The rather complicated system would use artificial intelligence to look at every image in an Apple user's photo library and match them to a database of CSAM images provided by the National Center for Missing & Exploited Children (NCMEC).
If a total of 30 CSAM matches were to be found both on a user's iPhone and in the same user's iCloud Photos folder, then the system would flag that Apple account and the image for human review.
Apple said CSAM scanning preserves privacy
Apple has defended its program as protecting user privacy while at the same time protecting abused children.
"We ... see what we are doing here as an advancement of the state of the art in privacy, as enabling a more private world," Apple VP of Software Engineering Craig Federighi told The Wall Street Journal.
Federighi added that the scanning system was designed "in the most privacy-protecting way we can imagine and in the most auditable and verifiable way possible."
Apple's position is that other cloud-storage companies already scan uploaded user images for CSAM without notifying users, but that Apple does not and will not until its system is ready to be implemented.
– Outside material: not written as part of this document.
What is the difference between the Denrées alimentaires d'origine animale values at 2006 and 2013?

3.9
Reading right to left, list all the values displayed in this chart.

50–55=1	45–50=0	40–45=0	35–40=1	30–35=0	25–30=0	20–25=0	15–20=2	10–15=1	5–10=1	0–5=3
Apple does scan iCloud Mail for CSAM, however.
Privacy advocates were not convinced
Despite the reassurances, the announcement was met with a huge outcry from privacy advocates and technology-policy experts. The Electronic Frontier Foundation called Apple's program "mass surveillance," and it joined the ACLU, the Center for Democracy and Technology and dozens of other groups in writing a letter to Apple CEO Tim Cook asking him to drop the program.
"We thought our devices were ours, and Apple had taken pains during Apple v. FBI to say, 'Your device is yours. It doesn't belong to us,'" said Riana Pfefferkorn, a research scholar at Stanford University's Center for Internet and Society, in an interview with the Verge. "Now it looks like, well, maybe the device really is still Apple's after all, or at least the software on it."
There's some speculation in the tech community that Apple may have planned to implement the CSAM-scanning program to satisfy law-enforcement authorities.
According to a Reuters report in early 2020, the company had reportedly in 2018 planned to fully encrypt iCloud backups of iPhones so that even Apple could not see them, but didn't do so because the FBI said it would hamper criminal investigations.
"I think there's some kind of political strategizing going on behind the scenes here," said Jen King of the Stanford University Institute for Human-Centered Artificial Intelligence to the Verge. "If they are trying to take a bigger stand on encryption overall, that this was the piece that they had to give up to law enforcement in order to do so."
When asked by Tom's Guide whether there might be some quid-pro-quo deal between Apple and the U.S. Department of Justice regarding CSAM scanning, an Apple spokesperson had no comment.